Chris Nelson, the fourth-generation owner of a century-old electrical business in Ames, struggles to maintain a full roster of electricians. He has raised wages, redoubled efforts to attract young people to apprenticeships that last four to five years and even taken on semiretired workers to plug the gaps in his 70-worker firm.

“As the economy has continued to improve, it’s really hit this past year,” Nelson said. “There’s more work around than there are people trained to do it.”

In November, when Dupont announced plans to close a local cellulosic ethanol plant, 90 workers found themselves jobless right before Thanksgiving. Dryer, of the Ames Chamber, contacted them within a week, acting as a matchmaker for companies with vacancies. Many soon landed positions at firms such as Hach Chemical and Danfoss Power Solutions.

At Patriot Transportation, Sandlin, 56, says hiring difficulties have increased as the economy healed from the punishing recession. A lack of drivers is causing him to forgo new business opportunities, he said, adding that he could easily boost his roughly 600-person payroll by 10 percent if he could find qualified candidates.

He has raised pay over the past year by 3 to 4 percent, added two vacation days and offered hiring and longevity bonuses that run up to $10,000 in certain cases.

“We’re trying to do things to make the job more appealing,” he said.

Sandlin’s struggles are not unique. The construction industry has complained about a shortage of experienced workers. In a survey by the Association of General Contractors released earlier this month, 78 percent of respondents said they were having a hard time finding qualified workers, an increase from 73 percent one year ago.

In the short run, economists expect the jobless rate to continue falling, dipping below 4 percent later this year for the first time since December 2000. The economy already has been expanding for more than eight years, steadily shrinking the unemployment rate from its October 2009 peak of 10 percent.

Last month, Congress approved the $1.5 trillion tax cut that economists say will further stimulate the economy.

Millions of aging or discouraged workers who retreated to the sidelines in the aftermath of the recession will likely be drawn back into the workforce. That would be a healthy development, unless the job market gets so tight that employers engage in bidding wars that rapidly drive wages and prices higher.

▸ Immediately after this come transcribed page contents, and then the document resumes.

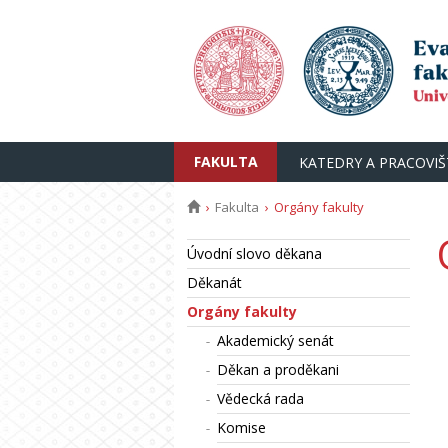
FAKULTA
KATEDRY A PRACOVIŠ
Fakulta
Orgány fakulty
Úvodní slovo děkana
Děkanát
Orgány fakulty
Akademický senát
Děkan a proděkani
Vědecká rada
Komise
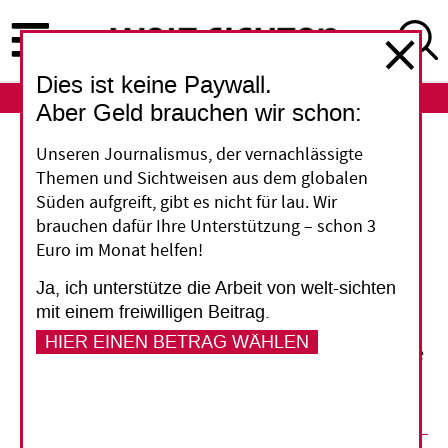
Direkt
zum
Inhalt
Dies ist keine Paywall.
ABO
LOGIN
Aber Geld brauchen wir schon:
Friedensförderung
Unseren Journalismus, der vernachlässigte
Themen und Sichtweisen aus dem globalen
"Gerechtigkeit als
Süden aufgreift, gibt es nicht für lau. Wir
brauchen dafür Ihre Unterstützung – schon 3
Grundlage"
Euro im Monat helfen!
Ja, ich unterstütze die Arbeit von welt-sichten
Die Bundesregierung arbeitet an neuen
mit einem freiwilligen Beitrag.
Leitlinien zur Friedensförderung. Bei der
HIER EINEN BETRAG WÄHLEN
Expertenrunde "PeaceLab 2016" in Berlin stellte
das BMZ seinen Beitrag zur Debatte.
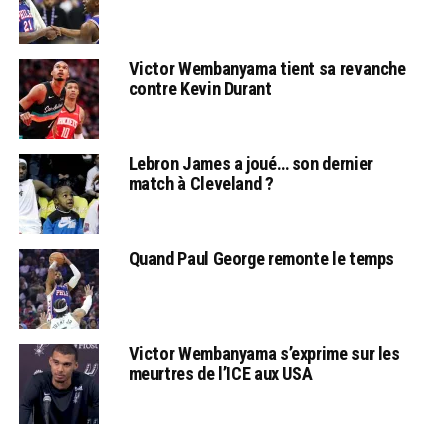
Victor Wembanyama tient sa revanche
contre Kevin Durant
Lebron James a joué… son dernier
match à Cleveland ?
Quand Paul George remonte le temps
Victor Wembanyama s’exprime sur les
meurtres de l’ICE aux USA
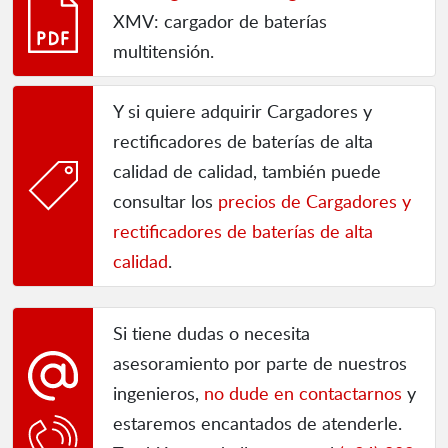
XMV: cargador de baterías
multitensión.
Y si quiere adquirir Cargadores y
rectificadores de baterías de alta
calidad de calidad, también puede
consultar los
precios de Cargadores y
rectificadores de baterías de alta
calidad
.
Si tiene dudas o necesita
asesoramiento por parte de nuestros
ingenieros,
no dude en contactarnos
y
estaremos encantados de atenderle.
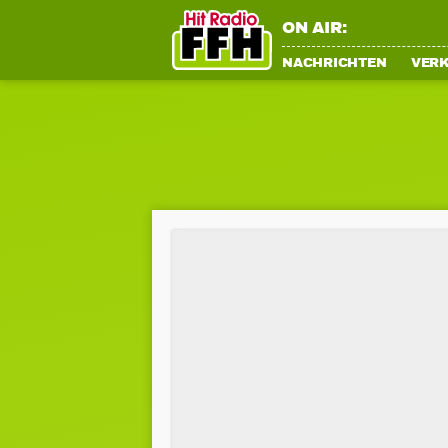
ON AIR:
NACHRICHTEN
VER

“We still have some slack,” said Michael Strain, an economist with the American Enterprise Institute. “The unemployment rate can continue to fall without sparking a significant increase in inflation.”

In Wichita, Spirit AeroSystems will take up some of that slack. The maker of aircraft components such as fuselages announced in December that it will hire 1,000 workers over the next five years as part of a $1 billion expansion.

The company says it already is facing a tight labor market, especially for skilled workers. Spirit has broadened ties with local vocational institutions, expanded its skilled apprenticeship program and gone national with recruiting efforts that formerly stayed close to home.

“We’re seeing a wide variety of applicants but fewer with direct aerospace or manufacturing experience than we have in the past,” said Justin Welner, vice president for human resources. “Those experienced candidates who do apply are highly sought after, and we generally find ourselves competing with other employers.”

Tight labor markets are likely to persist. Over the next decade, as the baby boomers retire, the labor force will expand by 0.5 percent annually, roughly one-third as fast as it did between 1950 and 2016, predicted the Congressional Budget Office.

Such an anemic workforce rise will sap the economy’s forward momentum, which is why most economists expect Trump to fall well short of his goal of 3 to 6 percent growth. Through 2027, the CBO anticipates, the United States will grow at an average annual rate of 1.8 percent.